10The Union also argues that there are conceivable circumstances where the Union might wish to claim over against the TTC and that, therefore, they require that the TTC be a party. The Union also argues that at the end of the hearing, there may be grounds for an award, jointly and severally, against the Union and the TTC, and this can only be effective if the TTC is a party.
DECISION
11The question of joint and several liability does not arise. These proceedings are adversarial and both the TTC and the Commission and Mr. Bubb-Clarke agree that no joint and several remedies or awards will be asked for. Further, the Union has not alleged any facts that would entitle them either to indemnity or contribution from the TTC and these proceedings are some five years old and there has been ample opportunity in the pleadings to make any such allegations.

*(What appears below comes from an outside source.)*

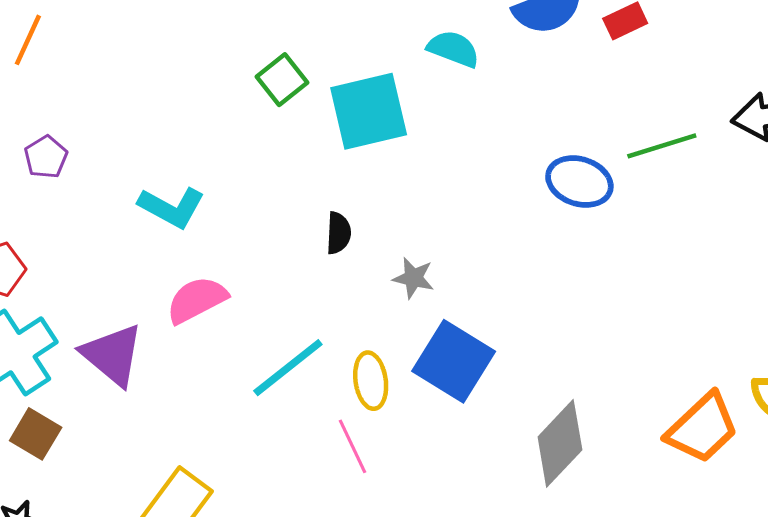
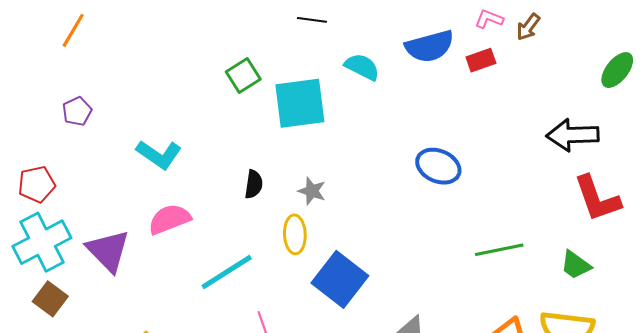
green line: (662, 146) -> (499, 250), moved
black semicircle: (338, 233) -> (254, 184), moved
gray star: (413, 278) -> (312, 191), moved
yellow ellipse: (371, 381) -> (295, 234), moved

12One factor that distinguishes this case from the Thornton case is that, in this case, the TTC, the Commission and the Complainant, object to the TTC being added. In Thornton, the complainant did not object to adding the employer. In my view, there is also an important policy consideration. The TTC has settled to the limit of its ability to settle. This type of settlement, approved by the Commission and accepted by Mr. Bubb-Clarke, should be encouraged. If the Union were successful in adding the TTC, the settlement would have little, if any, effect.
13While it is conceivable that at the end of the day there could be a decision against the TTC that would be unenforceable because the TTC is not a party, this should not be a concern of the Union. The Commission and the Complainant have agreed that no such claim will be made and so far as the Union is concerned, this does not prejudice them. Accordingly, the motion to add the TTC as a party is dismissed.
Dated at Toronto, this 19th day of December 2001.
"Alvin B. Rosenberg"
The Honourable Alvin B. Rosenberg, Q.C. Member
Ed. Note: Appendix 1 not reproduced here.